● Exercise goal:
Calculate how many lines in the following records hold the word "About", and report that number without comment.

(Records)

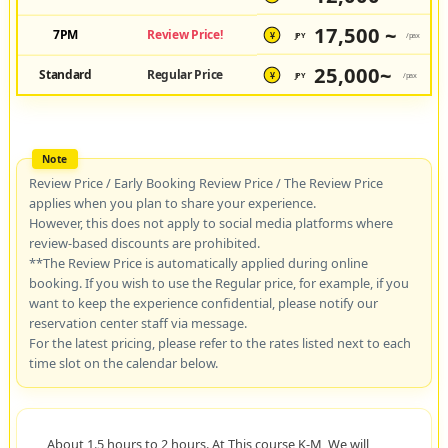
17,500 ~
7PM
Review Price!
JPY
/pax
¥
25,000~
Standard
Regular Price
JPY
/pax
¥
Review Price / Early Booking Review Price / The Review Price
applies when you plan to share your experience.
However, this does not apply to social media platforms where
review-based discounts are prohibited.
**The Review Price is automatically applied during online
booking. If you wish to use the Regular price, for example, if you
want to keep the experience confidential, please notify our
reservation center staff via message.
For the latest pricing, please refer to the rates listed next to each
time slot on the calendar below.
About 1.5 hours to 2 hours. At This course K-M, We will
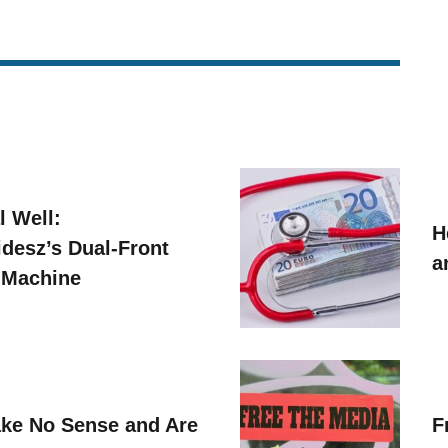
l Well:
H
idesz’s Dual-Front
a
 Machine
ke No Sense and Are
F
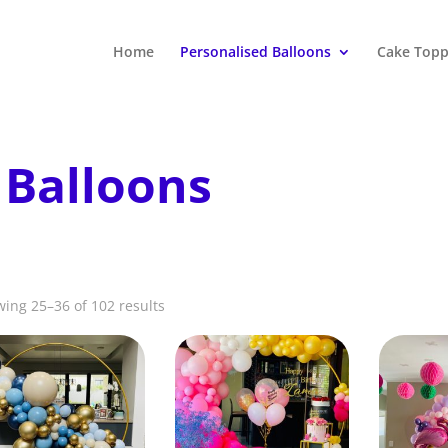
Home
Personalised Balloons
Cake Topp
 Balloons
ing 25–36 of 102 results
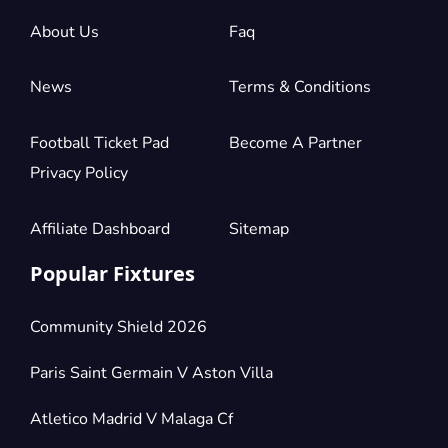
About Us
Faq
News
Terms & Conditions
Football Ticket Pad
Become A Partner
Privacy Policy
Affiliate Dashboard
Sitemap
Popular Fixtures
Community Shield 2026
Paris Saint Germain V Aston Villa
Atletico Madrid V Malaga Cf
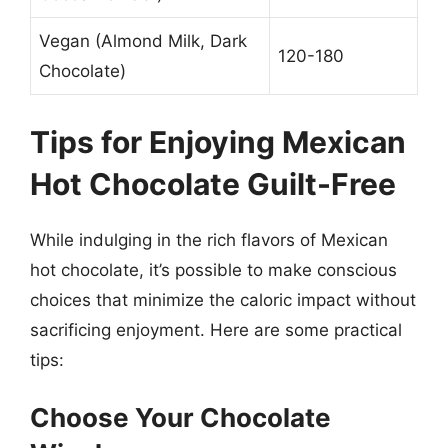
Vegan (Almond Milk, Dark
120-180
Chocolate)
Tips for Enjoying Mexican
Hot Chocolate Guilt-Free
While indulging in the rich flavors of Mexican
hot chocolate, it’s possible to make conscious
choices that minimize the caloric impact without
sacrificing enjoyment. Here are some practical
tips:
Choose Your Chocolate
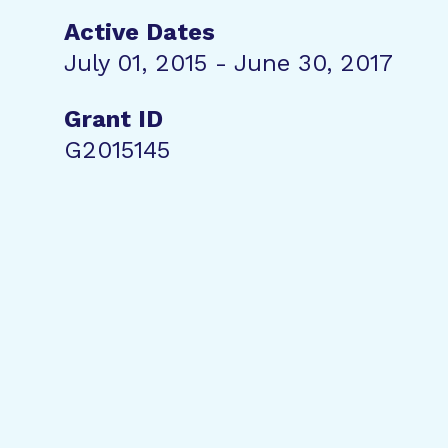
Active Dates
July 01, 2015 - June 30, 2017
Grant ID
G2015145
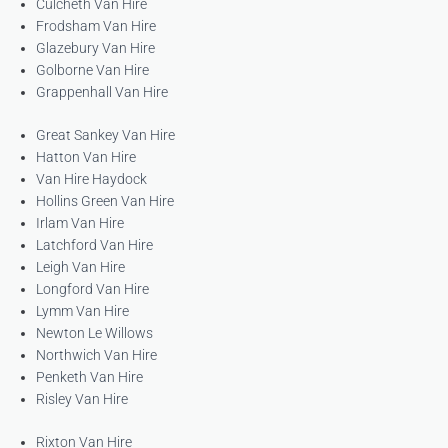
Culcheth Van Hire
Frodsham Van Hire
Glazebury Van Hire
Golborne Van Hire
Grappenhall Van Hire
Great Sankey Van Hire
Hatton Van Hire
Van Hire Haydock
Hollins Green Van Hire
Irlam Van Hire
Latchford Van Hire
Leigh Van Hire
Longford Van Hire
Lymm Van Hire
Newton Le Willows
Northwich Van Hire
Penketh Van Hire
Risley Van Hire
Rixton Van Hire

(End Records)

● Task solution:
2